What the task requires: Please rewrite every row below, swapping "clock" for "timepiece" and keeping all else unchanged. Leave the pictures out of your answer.

===== Data for this task

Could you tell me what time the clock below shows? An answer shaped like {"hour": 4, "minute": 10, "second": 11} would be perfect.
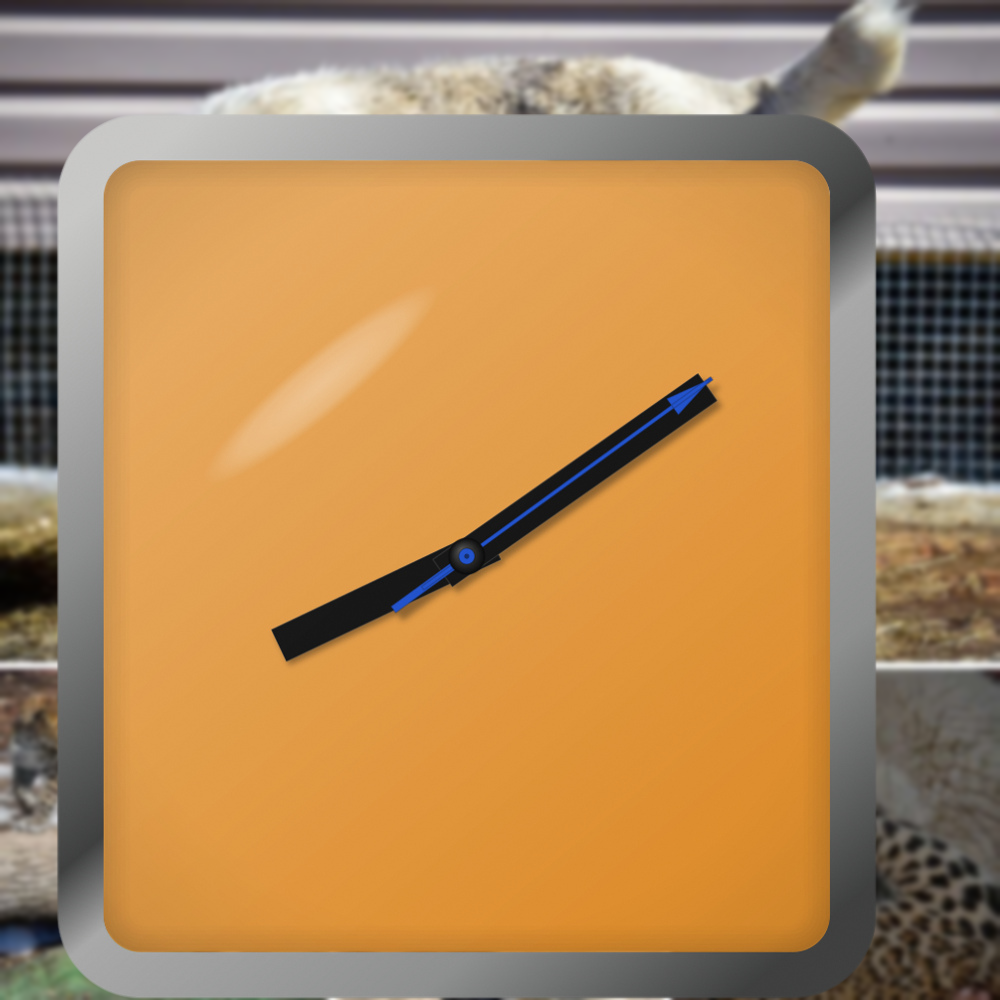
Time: {"hour": 8, "minute": 9, "second": 9}
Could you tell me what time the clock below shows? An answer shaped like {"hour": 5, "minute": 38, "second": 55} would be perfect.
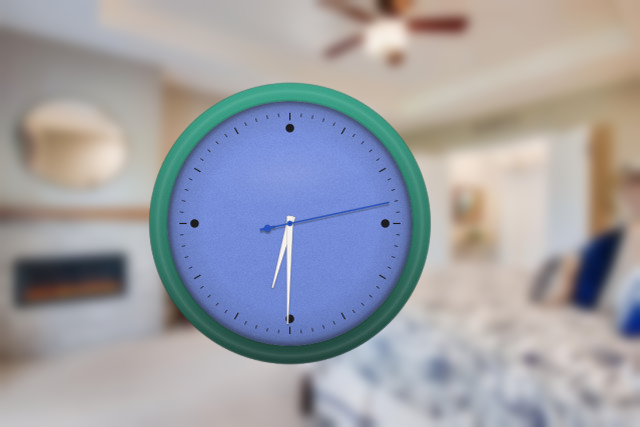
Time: {"hour": 6, "minute": 30, "second": 13}
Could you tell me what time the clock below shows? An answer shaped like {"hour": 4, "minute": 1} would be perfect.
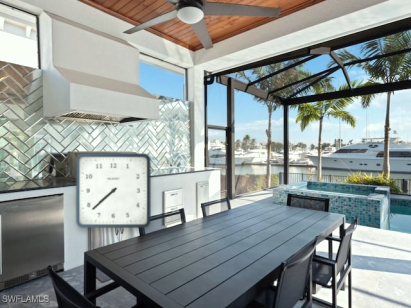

==========

Solution to the problem:
Could you tell me what time the timepiece below shows? An answer shaped like {"hour": 4, "minute": 10, "second": 11} would be perfect.
Time: {"hour": 8, "minute": 9, "second": 9}
Could you tell me what time the timepiece below shows? An answer shaped like {"hour": 5, "minute": 38, "second": 55} would be perfect.
Time: {"hour": 6, "minute": 30, "second": 13}
Could you tell me what time the timepiece below shows? An answer shaped like {"hour": 4, "minute": 1} would be perfect.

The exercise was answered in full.